Saved records:
※ ※ ※

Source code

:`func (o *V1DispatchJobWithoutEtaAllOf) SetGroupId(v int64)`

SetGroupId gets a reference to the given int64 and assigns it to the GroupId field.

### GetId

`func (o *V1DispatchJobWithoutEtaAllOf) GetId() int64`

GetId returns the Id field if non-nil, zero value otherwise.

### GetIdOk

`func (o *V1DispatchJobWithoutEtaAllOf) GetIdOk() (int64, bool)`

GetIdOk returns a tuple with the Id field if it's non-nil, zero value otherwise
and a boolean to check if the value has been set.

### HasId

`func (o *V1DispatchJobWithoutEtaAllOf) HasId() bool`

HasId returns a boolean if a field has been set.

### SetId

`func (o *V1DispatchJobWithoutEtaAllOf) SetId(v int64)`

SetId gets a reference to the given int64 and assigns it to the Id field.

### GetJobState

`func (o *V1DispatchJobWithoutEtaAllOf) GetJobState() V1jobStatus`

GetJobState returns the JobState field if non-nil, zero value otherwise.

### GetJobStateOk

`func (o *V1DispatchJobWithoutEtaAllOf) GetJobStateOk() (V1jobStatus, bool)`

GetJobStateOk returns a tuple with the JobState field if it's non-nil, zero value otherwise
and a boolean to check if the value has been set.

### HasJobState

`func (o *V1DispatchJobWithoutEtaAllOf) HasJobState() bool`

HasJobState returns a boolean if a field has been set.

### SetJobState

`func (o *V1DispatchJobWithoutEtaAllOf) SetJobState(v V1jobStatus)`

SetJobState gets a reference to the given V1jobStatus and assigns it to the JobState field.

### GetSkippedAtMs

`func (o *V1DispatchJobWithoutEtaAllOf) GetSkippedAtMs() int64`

※ ※ ※

> ASSIGNMENT: Repeat the lines above word for word, from the one containing "(o *V1DispatchJobWithoutEtaAllOf) GetJobState()" through the last line.

> TASK RESPONSE:
`func (o *V1DispatchJobWithoutEtaAllOf) GetJobState() V1jobStatus`

GetJobState returns the JobState field if non-nil, zero value otherwise.

### GetJobStateOk

`func (o *V1DispatchJobWithoutEtaAllOf) GetJobStateOk() (V1jobStatus, bool)`

GetJobStateOk returns a tuple with the JobState field if it's non-nil, zero value otherwise
and a boolean to check if the value has been set.

### HasJobState

`func (o *V1DispatchJobWithoutEtaAllOf) HasJobState() bool`

HasJobState returns a boolean if a field has been set.

### SetJobState

`func (o *V1DispatchJobWithoutEtaAllOf) SetJobState(v V1jobStatus)`

SetJobState gets a reference to the given V1jobStatus and assigns it to the JobState field.

### GetSkippedAtMs

`func (o *V1DispatchJobWithoutEtaAllOf) GetSkippedAtMs() int64`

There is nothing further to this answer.